Satelitarny Wielki Brat widzi cię kierowco i nie pozwoli ci przekroczyć dozwolonej prędkości! Rewolucyjny satelitarny system automatycznego ograniczania prędkości samochodów na ulicach miast, drogach i autostradach ma być testowany we Francji.

Kiedy pojazd osiągnie maksymalną prędkość, dozwoloną na danym odcinku, pedał gazu po prostu przestanie działać - nie będzie można już przyspieszyć. Ma to oczywiście zwiększyć bezpieczeństwo na drogach, ale francuski rząd obawia się, że "satelitarny szpieg" wydający rozkazy silnikowi nie spodoba się kierowcom.

Dzięki satelitom geograficzna lokalizacja odpowiednio wyposażonych samochodów z dokładnością do 10 metrów stała się już dzisiaj dziecinną zabawą. Wystarczyło dodać do tego nieustannie aktualizowany bank informacji o ograniczeniach prędkości na wszystkich francuskich drogach i tak powstał nowatorski system o dźwięcznym, kobiecym imieniu Lavia, opracowany przez nadsekwańskie koncerny samochodowe Renault i Citroen.

W praktyce kierowca będzie mógł w zasadzie przestać zwracać uwagę na ograniczające prędkość znaki drogowe.

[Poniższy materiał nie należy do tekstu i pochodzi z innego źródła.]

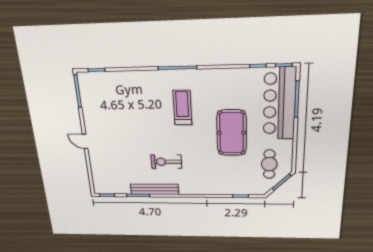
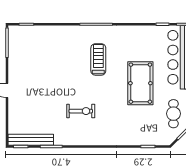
exercise bike: (166, 162) -> (81, 111), turned 180
bench: (154, 189) -> (31, 140), moved

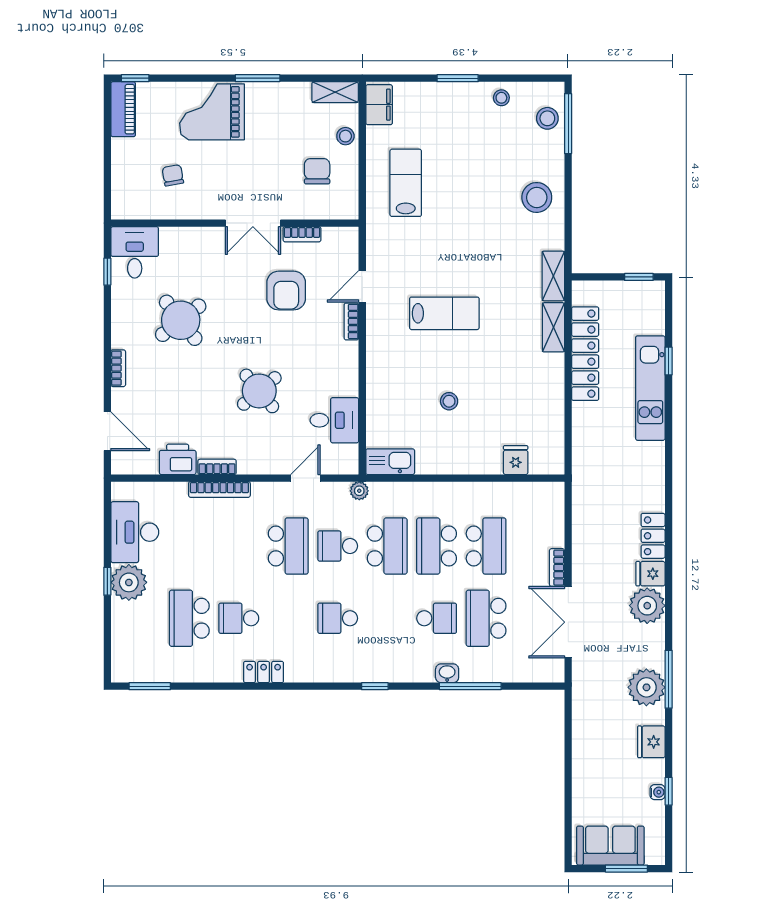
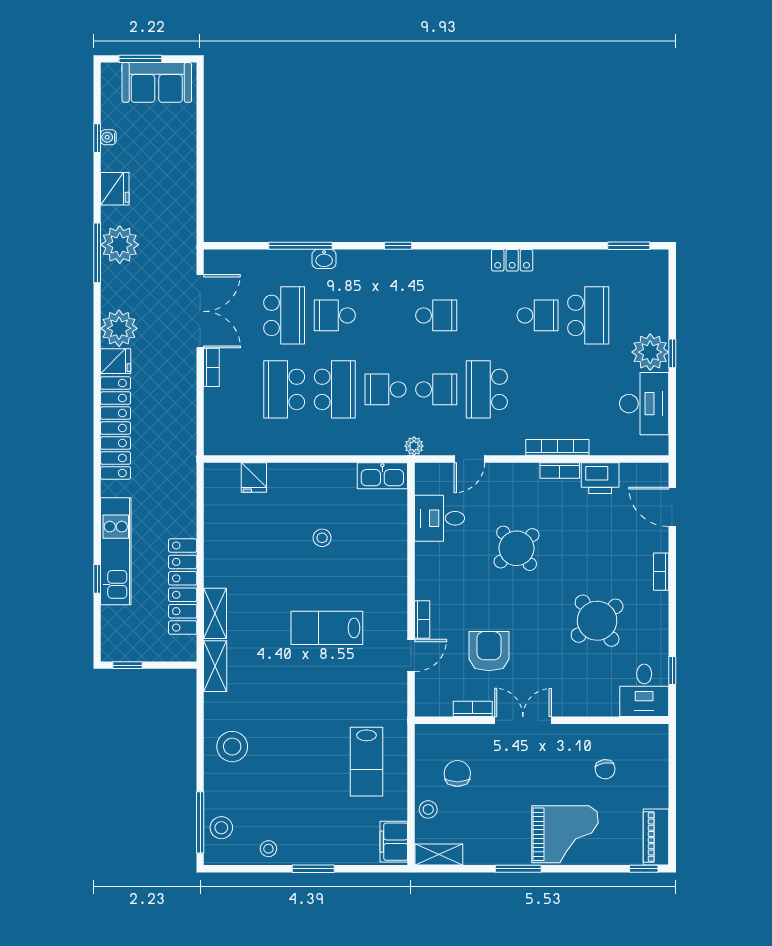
chair: (317, 171) -> (457, 773), turned 180
locker: (653, 536) -> (116, 428), width x2.16, depth x1.21
school desk: (387, 546) -> (385, 389), width x0.54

Pani Lavia i tak nie pozwoli mu jechać szybciej: Nie jesteśmy jeszcze na etapie wprowadzenia w życie tego systemu. Na razie będziemy go testować, żeby zobaczyć reakcję kierowców - tłumaczy jeden z autorów tego wynalazku.

Jeżeli kierowca zacznie się za bardzo denerwować to będzie mógł – przynajmniej na razie – wyłączyć system. Wtedy pedał gazu będzie zawsze funkcjonował, a o przekroczeniu prędkości, pani Lavia będzie informowała kierowcę-amatora zalotnie mrugając do niego alarmowym światełkiem obok kierownicy.